─── RECORDS PROVIDED ───

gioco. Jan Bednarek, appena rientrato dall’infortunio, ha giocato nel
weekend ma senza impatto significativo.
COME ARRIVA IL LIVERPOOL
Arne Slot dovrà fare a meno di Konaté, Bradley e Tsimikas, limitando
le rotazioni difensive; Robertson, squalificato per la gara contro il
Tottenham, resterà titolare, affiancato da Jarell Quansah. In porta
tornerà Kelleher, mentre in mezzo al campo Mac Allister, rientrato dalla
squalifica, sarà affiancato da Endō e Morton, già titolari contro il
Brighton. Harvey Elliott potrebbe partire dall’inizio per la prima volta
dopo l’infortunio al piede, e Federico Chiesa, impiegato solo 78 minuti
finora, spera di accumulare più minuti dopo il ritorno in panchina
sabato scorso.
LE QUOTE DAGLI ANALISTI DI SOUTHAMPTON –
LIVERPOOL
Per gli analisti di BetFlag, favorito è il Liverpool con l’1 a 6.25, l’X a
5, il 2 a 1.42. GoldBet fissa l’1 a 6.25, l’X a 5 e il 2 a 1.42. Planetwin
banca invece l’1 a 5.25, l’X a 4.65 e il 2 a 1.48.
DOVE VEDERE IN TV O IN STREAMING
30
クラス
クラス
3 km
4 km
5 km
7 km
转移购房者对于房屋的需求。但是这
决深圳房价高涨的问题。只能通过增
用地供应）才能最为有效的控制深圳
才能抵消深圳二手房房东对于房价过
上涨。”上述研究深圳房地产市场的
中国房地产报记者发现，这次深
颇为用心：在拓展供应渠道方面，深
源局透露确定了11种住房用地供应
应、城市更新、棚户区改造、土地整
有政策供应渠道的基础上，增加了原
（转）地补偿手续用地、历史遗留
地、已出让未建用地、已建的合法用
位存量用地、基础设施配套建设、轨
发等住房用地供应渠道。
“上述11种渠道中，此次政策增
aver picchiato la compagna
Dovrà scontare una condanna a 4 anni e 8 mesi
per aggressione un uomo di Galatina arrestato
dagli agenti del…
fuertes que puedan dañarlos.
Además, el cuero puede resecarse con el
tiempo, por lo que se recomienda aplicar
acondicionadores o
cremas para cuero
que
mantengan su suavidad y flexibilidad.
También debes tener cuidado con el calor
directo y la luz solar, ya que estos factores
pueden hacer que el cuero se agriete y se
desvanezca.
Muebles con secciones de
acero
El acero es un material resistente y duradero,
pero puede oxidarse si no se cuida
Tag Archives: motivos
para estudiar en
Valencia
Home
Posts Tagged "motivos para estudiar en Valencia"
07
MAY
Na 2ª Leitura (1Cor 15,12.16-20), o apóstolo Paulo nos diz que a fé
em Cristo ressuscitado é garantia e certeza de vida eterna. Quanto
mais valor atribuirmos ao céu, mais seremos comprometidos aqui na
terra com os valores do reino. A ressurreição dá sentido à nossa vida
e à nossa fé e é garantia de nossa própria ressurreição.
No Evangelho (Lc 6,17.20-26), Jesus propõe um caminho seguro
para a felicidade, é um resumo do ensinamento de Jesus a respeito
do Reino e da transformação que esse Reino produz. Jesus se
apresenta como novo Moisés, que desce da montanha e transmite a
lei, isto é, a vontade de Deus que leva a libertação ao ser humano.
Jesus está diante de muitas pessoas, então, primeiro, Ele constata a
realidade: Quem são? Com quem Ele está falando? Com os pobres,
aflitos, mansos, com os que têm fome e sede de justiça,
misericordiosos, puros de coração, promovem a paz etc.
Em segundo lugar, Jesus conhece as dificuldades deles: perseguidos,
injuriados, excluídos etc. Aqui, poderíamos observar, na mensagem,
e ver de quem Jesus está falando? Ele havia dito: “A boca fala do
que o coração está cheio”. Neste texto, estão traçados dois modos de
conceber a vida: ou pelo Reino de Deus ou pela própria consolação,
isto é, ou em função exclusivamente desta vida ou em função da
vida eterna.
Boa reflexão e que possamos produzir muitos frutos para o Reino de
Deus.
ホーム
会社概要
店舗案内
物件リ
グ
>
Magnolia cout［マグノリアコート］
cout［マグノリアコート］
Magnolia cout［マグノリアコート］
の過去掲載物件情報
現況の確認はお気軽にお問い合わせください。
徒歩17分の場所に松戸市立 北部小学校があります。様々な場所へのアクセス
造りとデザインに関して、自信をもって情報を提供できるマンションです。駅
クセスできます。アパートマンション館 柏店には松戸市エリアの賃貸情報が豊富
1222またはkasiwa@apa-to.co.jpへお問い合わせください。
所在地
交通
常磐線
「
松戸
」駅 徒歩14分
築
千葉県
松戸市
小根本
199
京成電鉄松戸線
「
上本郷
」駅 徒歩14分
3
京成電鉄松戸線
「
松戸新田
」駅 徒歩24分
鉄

───

▸ **ASSIGNMENT**:
Write out, word for word, the lines from the very first one above through the line containing "le rotazioni difensive;", both included.

▸ **ANSWER SECTION**:
gioco. Jan Bednarek, appena rientrato dall’infortunio, ha giocato nel
weekend ma senza impatto significativo.
COME ARRIVA IL LIVERPOOL
Arne Slot dovrà fare a meno di Konaté, Bradley e Tsimikas, limitando
le rotazioni difensive; Robertson, squalificato per la gara contro il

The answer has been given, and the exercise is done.